The Foundation for Security and Development in Africa (FOSDA), an NGO, has trained some new Assembly Women from the three Northern regions to make them effective representatives at the assemblies to attract more women to participate in future elections.

The two-day training workshop discussed among others strategies how to fulfill campaign promises, how to mobilise resources and how to reconcile with people who in one way or the other worked against them during the campaigns. FOSDA organized the programme in collaboration with the gender desk of the Institute of Local Government Studies (ILGS) with funding from Comic Relief, a UK charity organisation.

Madam Afi Yakubu, Executive Director of FOSDA speaking at the opening of the workshop in Tamale, said it was necessary for women to join hands to propel other women to their rightful positions to ensure that women were economically and politically empowered.

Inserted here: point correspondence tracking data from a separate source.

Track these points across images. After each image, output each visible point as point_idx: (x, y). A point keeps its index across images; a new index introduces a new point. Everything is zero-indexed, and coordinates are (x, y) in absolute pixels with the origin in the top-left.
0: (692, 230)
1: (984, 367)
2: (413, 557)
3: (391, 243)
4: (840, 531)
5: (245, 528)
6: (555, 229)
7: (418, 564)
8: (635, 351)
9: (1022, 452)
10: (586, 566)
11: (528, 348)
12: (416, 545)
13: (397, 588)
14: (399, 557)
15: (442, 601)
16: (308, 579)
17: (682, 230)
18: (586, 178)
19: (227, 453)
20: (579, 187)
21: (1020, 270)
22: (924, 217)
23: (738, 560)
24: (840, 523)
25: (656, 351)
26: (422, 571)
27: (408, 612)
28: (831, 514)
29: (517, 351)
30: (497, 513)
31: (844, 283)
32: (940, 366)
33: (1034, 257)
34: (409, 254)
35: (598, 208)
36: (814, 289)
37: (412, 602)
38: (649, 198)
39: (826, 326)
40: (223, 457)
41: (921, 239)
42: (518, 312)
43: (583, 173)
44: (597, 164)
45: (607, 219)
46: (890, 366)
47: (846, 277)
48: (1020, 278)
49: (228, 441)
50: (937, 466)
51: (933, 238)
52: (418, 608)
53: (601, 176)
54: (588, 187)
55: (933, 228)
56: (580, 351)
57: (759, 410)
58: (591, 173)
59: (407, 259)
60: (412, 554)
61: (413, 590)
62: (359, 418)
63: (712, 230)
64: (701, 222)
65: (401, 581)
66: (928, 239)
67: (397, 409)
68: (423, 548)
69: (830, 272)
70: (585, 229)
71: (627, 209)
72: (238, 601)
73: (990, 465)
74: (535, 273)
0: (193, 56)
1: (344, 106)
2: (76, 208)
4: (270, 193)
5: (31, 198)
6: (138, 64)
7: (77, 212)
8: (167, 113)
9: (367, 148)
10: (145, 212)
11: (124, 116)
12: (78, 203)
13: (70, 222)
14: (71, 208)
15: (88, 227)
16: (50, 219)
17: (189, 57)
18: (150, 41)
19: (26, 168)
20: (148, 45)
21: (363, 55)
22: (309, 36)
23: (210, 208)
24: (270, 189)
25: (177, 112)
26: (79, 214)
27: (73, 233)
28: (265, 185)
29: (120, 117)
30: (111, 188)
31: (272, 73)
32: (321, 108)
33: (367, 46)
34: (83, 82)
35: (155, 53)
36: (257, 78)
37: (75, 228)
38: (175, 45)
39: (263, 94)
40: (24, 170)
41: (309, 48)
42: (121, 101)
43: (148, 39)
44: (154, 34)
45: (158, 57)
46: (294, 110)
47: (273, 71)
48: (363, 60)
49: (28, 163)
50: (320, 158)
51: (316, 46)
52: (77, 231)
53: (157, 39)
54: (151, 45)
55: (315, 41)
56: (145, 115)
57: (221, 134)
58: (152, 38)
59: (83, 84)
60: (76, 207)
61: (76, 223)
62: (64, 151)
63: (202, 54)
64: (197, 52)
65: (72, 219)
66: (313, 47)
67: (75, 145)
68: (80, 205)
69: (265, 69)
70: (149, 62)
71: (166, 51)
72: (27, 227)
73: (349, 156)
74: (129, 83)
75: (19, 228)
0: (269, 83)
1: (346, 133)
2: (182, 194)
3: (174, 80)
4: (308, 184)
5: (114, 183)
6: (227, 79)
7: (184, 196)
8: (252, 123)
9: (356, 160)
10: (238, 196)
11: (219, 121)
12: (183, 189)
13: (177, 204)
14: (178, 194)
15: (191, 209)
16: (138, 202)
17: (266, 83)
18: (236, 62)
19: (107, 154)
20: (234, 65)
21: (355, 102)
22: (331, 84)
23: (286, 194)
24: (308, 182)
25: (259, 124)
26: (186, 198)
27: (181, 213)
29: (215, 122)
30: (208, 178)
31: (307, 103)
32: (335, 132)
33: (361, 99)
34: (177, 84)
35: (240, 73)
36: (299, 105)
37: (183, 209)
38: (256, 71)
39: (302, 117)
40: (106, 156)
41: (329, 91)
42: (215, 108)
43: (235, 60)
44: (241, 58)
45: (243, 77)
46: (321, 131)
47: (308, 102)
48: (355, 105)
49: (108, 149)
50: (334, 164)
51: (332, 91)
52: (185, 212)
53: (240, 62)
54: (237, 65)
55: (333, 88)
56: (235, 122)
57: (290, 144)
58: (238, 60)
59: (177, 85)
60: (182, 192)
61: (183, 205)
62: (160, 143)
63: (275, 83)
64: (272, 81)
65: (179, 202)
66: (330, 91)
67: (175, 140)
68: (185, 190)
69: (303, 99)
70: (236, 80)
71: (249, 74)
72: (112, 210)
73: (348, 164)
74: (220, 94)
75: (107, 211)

She said political and economic marginalization had been with women for a very long time and stressed the need to work hard to emancipate women from such marginalization, which would also strengthen the grassroots level governance in the country.

Madam Yakubu tasked the assembly women to learn more about the structures and functions of the assemblies to enable them to make meaning contributions in the development of their areas.

She advised the women to strategize on how to fulfill their campaign promises and repackage information for the electorate even if they were not able to meet the people’s aspirations.

Some of the Assembly women expressed gratitude to FOSDA for the workshop and expressed concern about some negative cultural practices in the north, which were still impeding the progress of the girl-child.

They called for a review of the dowry system especially in the Upper West Region where huge dowry is paid, saying that some husbands take undue advantage of the situation to enslave women while some women were not getting husbands because of the huge dowry.

Others pledged to use their influence to help address the problem of child and forced marriages in the area, as well as improving the girl-child education and to work for the economic empowerment of women in their respective electoral areas.